As described above, according to the color receiving pipe according to the present invention, the effective area of the substantially rectangular shape of the face plate is at the portion between the center and the area away from the center at least 1/2 of the distance between the center and the major axis in the longitudinal direction. The difference between the thickness of the faceplate in the uniaxial portion at the same distance from the center of the effective area and the thickness of the faceplate in the diagonal axis is the face panel in the diagonal axis at the same distance.

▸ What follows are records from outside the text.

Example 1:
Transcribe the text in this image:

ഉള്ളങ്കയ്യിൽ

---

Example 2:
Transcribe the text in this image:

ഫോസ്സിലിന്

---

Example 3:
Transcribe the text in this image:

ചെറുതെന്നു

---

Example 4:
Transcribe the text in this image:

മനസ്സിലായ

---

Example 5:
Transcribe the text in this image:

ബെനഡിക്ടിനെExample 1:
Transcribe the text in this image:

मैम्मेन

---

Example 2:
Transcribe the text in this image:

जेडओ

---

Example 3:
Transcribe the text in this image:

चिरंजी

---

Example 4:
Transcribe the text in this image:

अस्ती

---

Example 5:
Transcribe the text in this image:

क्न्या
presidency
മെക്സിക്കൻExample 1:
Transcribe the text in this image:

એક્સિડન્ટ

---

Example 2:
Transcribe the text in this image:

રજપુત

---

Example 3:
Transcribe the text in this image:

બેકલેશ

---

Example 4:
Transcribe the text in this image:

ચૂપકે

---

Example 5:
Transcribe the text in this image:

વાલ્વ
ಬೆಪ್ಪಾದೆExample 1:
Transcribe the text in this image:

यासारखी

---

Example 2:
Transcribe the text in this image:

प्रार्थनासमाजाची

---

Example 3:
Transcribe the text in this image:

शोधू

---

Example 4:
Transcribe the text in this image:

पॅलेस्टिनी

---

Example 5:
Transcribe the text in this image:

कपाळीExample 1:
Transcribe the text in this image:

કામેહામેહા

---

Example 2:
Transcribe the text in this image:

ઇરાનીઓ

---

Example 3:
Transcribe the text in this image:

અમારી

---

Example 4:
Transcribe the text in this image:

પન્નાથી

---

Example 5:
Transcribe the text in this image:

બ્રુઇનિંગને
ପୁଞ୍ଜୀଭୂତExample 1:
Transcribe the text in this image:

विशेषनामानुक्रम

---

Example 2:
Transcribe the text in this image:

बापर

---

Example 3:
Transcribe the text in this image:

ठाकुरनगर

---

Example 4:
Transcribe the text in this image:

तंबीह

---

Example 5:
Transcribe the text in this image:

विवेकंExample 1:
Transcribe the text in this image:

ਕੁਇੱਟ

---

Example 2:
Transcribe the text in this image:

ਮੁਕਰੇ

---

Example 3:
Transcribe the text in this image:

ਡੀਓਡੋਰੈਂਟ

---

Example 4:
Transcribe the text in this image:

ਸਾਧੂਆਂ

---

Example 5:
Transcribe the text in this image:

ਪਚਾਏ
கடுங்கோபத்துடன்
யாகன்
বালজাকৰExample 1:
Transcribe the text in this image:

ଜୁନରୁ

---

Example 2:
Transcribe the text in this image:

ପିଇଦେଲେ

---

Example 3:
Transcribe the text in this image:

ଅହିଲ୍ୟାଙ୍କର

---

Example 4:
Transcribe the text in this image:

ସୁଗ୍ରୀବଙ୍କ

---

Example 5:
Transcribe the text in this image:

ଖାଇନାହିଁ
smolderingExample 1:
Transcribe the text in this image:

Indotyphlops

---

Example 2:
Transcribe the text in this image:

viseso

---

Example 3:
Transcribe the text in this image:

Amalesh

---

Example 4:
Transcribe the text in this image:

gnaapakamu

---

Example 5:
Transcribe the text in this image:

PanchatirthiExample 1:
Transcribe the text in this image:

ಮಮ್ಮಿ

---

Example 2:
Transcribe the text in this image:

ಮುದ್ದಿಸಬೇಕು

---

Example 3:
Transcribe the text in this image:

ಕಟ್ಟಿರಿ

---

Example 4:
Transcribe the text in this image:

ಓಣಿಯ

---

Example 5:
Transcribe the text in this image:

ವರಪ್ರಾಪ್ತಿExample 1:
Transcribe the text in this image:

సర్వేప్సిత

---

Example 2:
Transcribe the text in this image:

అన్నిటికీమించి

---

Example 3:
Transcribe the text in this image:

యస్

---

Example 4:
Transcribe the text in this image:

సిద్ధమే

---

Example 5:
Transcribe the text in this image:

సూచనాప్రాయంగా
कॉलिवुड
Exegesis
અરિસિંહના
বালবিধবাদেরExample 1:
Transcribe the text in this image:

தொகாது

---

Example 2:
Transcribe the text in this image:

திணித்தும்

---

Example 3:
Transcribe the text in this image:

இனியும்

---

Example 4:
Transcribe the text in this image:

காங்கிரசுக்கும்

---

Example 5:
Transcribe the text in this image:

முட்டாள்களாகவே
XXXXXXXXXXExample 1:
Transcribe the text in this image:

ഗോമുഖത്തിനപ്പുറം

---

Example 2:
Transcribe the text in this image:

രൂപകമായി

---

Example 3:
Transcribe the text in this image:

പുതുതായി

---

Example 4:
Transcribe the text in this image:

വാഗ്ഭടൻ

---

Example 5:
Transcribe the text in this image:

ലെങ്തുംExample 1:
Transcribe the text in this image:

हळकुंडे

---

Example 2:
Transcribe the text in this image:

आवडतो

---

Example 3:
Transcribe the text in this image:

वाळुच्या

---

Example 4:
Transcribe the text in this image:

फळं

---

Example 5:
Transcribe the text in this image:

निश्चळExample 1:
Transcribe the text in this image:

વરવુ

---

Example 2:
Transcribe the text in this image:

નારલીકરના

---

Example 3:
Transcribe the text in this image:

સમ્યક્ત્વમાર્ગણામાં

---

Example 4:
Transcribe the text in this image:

It is formed so as to become smaller than the difference between the thickness of the face panel and the thickness of the face panel in the major axis part.

For this reason, shadow masks can be used for flat panels made of almost spherical surfaces, where the external reflections on the face of the faceplate look natural without discomfort by simply changing the shape of the surface without significantly changing the structure of the faceplate or shadow mask. Deterioration of color purity due to local thermal deformation can be effectively compensated.

Claims (3)

A face plate having an inner surface consisting of a curved surface and having an effective area of a substantially rectangular shape, a phosphor screen formed on an inner surface of the face plate, and a shape disposed opposite to the phosphor screen and substantially the same as an inner surface of the face plate. And a shadow mask having a width of the face plate, and the effective area of the face plate at a short axis portion at the same distance from the center in an area inside the circle having a maximum radius from the center of the face plate to the short axis end. The difference between the thickness and the thickness of the face plate at the diagonal axis portion is formed so as to be smaller than the difference between the thickness of the face plate at the diagonal axis portion at the same distance and the thickness of the face plate at the long axis portion. Color Water Center. The method according to claim 1, wherein the thickness of the faceplate at each of the short axis, diagonal axis, and major axis at the same distance from the center is H3, H2, H1. Color water pipe characterized by having. The color water pipe according to claim 1, wherein the effective area has an outer surface of a substantially spherical shape.